Most UPS units include a USB communication port. The open-source NUT (Network UPS Tools) daemon reads UPS status via USB and can trigger system shutdown when battery reaches a configured threshold (e.g., 30% remaining or 3 minutes estimated runtime left).
Shutdown sequence for an edge AI node:
- UPS transfers to battery → NUT detects event → NUT notifies system
- Inference pipeline receives SIGTERM → flushes in-progress video segment → saves checkpoint state
- Docker containers stop gracefully
- NVMe sync and unmount
- System shutdown complete within 60–90 seconds
Design and test this sequence before deployment. A graceful shutdown that takes 3 minutes but only has 2 minutes of battery is not a working solution.
Common Pitfalls
- Sizing UPS by VA rating alone: VA is apparent power. Watts is real power. A 600 VA UPS may only support 360W real load. Verify both the VA and watt ratings against your measured node load.
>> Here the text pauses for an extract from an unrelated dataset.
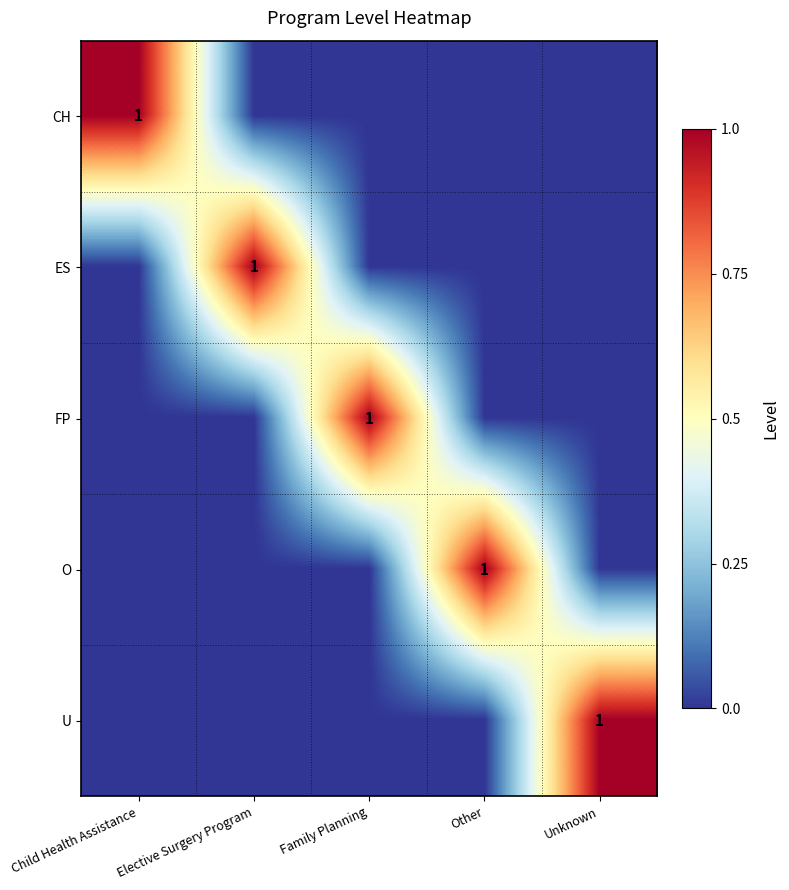

The value of ES at Elective Surgery Program is 1. True or false?

True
- Not automating graceful shutdown: A UPS without NUT or equivalent automation just delays the crash until the battery dies. Automate clean shutdown as part of initial deployment, not as a future improvement.
- Forgetting camera PoE power in load calculation: The PoE switch draws its rated power budget from the AC outlet, not just the switch's own consumption. If cameras draw 96W total through PoE, that 96W comes from the UPS via the switch.
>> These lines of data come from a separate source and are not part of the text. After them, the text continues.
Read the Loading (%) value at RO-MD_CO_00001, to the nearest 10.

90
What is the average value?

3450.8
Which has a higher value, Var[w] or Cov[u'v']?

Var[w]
- Not replacing batteries on schedule: Lead-acid batteries in UPS units degrade significantly after 2–3 years of 24/7 float charging. A UPS reporting "battery OK" may provide 50% of rated runtime if the battery is old. Test periodically by measuring actual runtime under load.
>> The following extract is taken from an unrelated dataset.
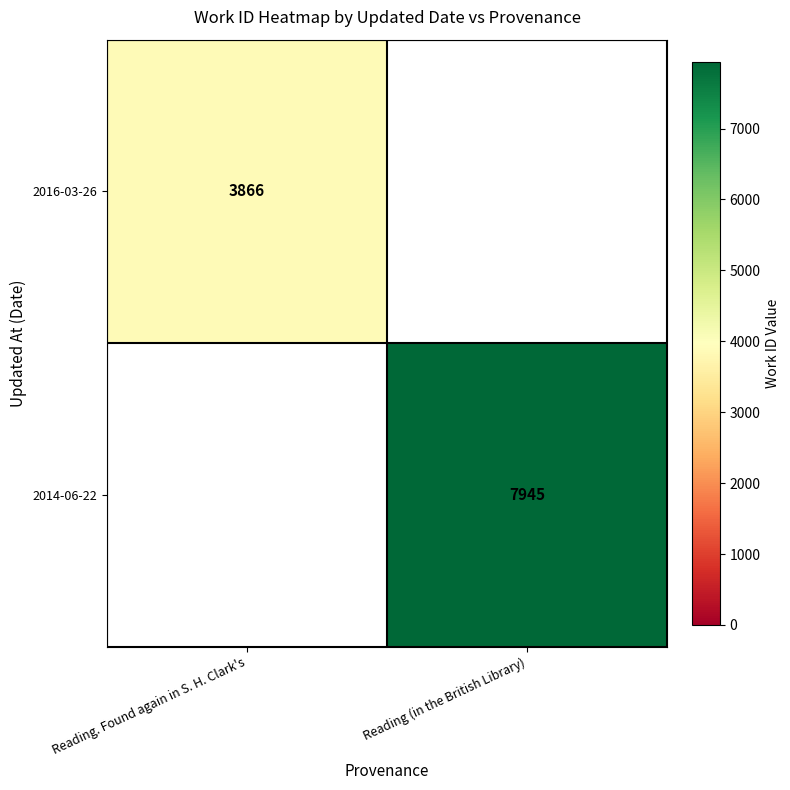

Is it true that 2016-03-26 equals 6931 at Reading. Found again in S. H. Clark's?

False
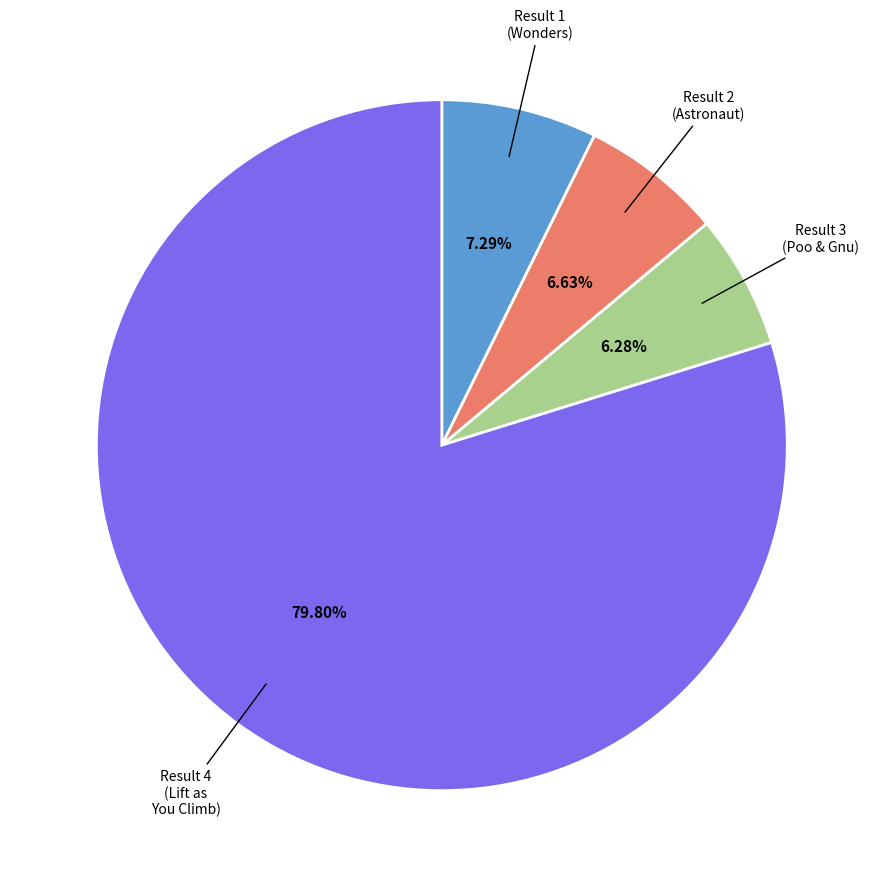

Does any single category account for the majority?

Yes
- Undersizing for cold weather: Lead-acid and some lithium battery chemistries lose significant capacity at low temperatures. An outdoor cabinet UPS in a cold climate may deliver 70–80% of rated capacity in winter. Size accordingly.
- Using consumer surge strips instead of UPS: Surge strips protect against voltage spikes but provide no runtime on power loss. They do not prevent filesystem corruption or pipeline crashes from hard power cuts.
FAQ
What is NUT and how does it work with a UPS?
NUT (Network UPS Tools) is an open-source daemon that communicates with UPS hardware via USB, serial, or network. It monitors battery status and can trigger system shutdown scripts when configurable thresholds are reached. Available in standard Ubuntu and Debian package repositories.
Can I use a lithium battery UPS for outdoor installations?
Lithium-based UPS units offer higher energy density, faster recharge, and better cycle life than lead-acid. They are well-suited to outdoor installations within their temperature range. Verify the battery's operating temperature range against your deployment environment's extremes.
How long should my UPS runtime target be?
5–10 minutes is sufficient for graceful shutdown in most deployments. If the site has a generator that starts automatically within 30–60 seconds, 2–3 minutes of runtime is adequate. Extended runtime (hours) requires external battery packs and significantly larger UPS units.
Should the UPS protect just the compute node or the whole installation?
Protect everything connected to the pipeline — compute node, PoE switch, and cameras — on the same UPS circuit. If the PoE switch loses power, cameras stop streaming and the inference pipeline crashes anyway, regardless of compute node power status.
What happens to in-flight video when power cuts?
Without a UPS, the current video segment file is likely corrupted. With a UPS and graceful shutdown, the pipeline can flush the in-progress segment to disk cleanly before shutdown. Some systems use memory-mapped ring buffers that survive brief power events if the UPS maintains power long enough.
Do I need a UPS for a node on a PoE injector?
Yes. PoE injectors are passive — they pass AC power to the switch and have no battery backup. A UPS upstream of the PoE injector protects the entire chain. Size the UPS to include the PoE injector's full output load, not just its idle consumption.